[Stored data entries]
-=-=-

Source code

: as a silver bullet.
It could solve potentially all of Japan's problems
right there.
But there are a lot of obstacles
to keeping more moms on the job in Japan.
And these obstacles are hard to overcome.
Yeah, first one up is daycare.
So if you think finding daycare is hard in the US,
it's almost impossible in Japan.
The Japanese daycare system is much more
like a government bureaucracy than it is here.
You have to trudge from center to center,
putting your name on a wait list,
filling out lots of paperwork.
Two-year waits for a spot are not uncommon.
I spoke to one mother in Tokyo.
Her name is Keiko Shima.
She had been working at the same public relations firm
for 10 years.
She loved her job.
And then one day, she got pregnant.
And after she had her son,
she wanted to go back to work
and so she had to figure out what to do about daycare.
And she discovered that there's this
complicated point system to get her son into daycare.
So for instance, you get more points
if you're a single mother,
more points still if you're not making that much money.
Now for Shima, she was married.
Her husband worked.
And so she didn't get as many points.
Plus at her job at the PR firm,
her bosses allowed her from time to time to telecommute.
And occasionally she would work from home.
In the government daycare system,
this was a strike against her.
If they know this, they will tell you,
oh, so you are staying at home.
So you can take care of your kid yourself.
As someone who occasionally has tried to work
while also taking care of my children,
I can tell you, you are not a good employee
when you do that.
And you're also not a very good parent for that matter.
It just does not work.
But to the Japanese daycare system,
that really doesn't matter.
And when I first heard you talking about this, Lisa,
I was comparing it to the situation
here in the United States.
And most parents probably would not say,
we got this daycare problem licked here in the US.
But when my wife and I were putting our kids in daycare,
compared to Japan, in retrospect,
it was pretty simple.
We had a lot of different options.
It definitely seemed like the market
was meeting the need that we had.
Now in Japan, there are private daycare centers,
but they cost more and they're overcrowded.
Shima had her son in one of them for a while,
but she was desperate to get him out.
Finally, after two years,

-=-=-

WHAT IS NEEDED: Retype every line of the listing above without changing a character.

ANSWER SECTION:
Source code

: as a silver bullet.
It could solve potentially all of Japan's problems
right there.
But there are a lot of obstacles
to keeping more moms on the job in Japan.
And these obstacles are hard to overcome.
Yeah, first one up is daycare.
So if you think finding daycare is hard in the US,
it's almost impossible in Japan.
The Japanese daycare system is much more
like a government bureaucracy than it is here.
You have to trudge from center to center,
putting your name on a wait list,
filling out lots of paperwork.
Two-year waits for a spot are not uncommon.
I spoke to one mother in Tokyo.
Her name is Keiko Shima.
She had been working at the same public relations firm
for 10 years.
She loved her job.
And then one day, she got pregnant.
And after she had her son,
she wanted to go back to work
and so she had to figure out what to do about daycare.
And she discovered that there's this
complicated point system to get her son into daycare.
So for instance, you get more points
if you're a single mother,
more points still if you're not making that much money.
Now for Shima, she was married.
Her husband worked.
And so she didn't get as many points.
Plus at her job at the PR firm,
her bosses allowed her from time to time to telecommute.
And occasionally she would work from home.
In the government daycare system,
this was a strike against her.
If they know this, they will tell you,
oh, so you are staying at home.
So you can take care of your kid yourself.
As someone who occasionally has tried to work
while also taking care of my children,
I can tell you, you are not a good employee
when you do that.
And you're also not a very good parent for that matter.
It just does not work.
But to the Japanese daycare system,
that really doesn't matter.
And when I first heard you talking about this, Lisa,
I was comparing it to the situation
here in the United States.
And most parents probably would not say,
we got this daycare problem licked here in the US.
But when my wife and I were putting our kids in daycare,
compared to Japan, in retrospect,
it was pretty simple.
We had a lot of different options.
It definitely seemed like the market
was meeting the need that we had.
Now in Japan, there are private daycare centers,
but they cost more and they're overcrowded.
Shima had her son in one of them for a while,
but she was desperate to get him out.
Finally, after two years,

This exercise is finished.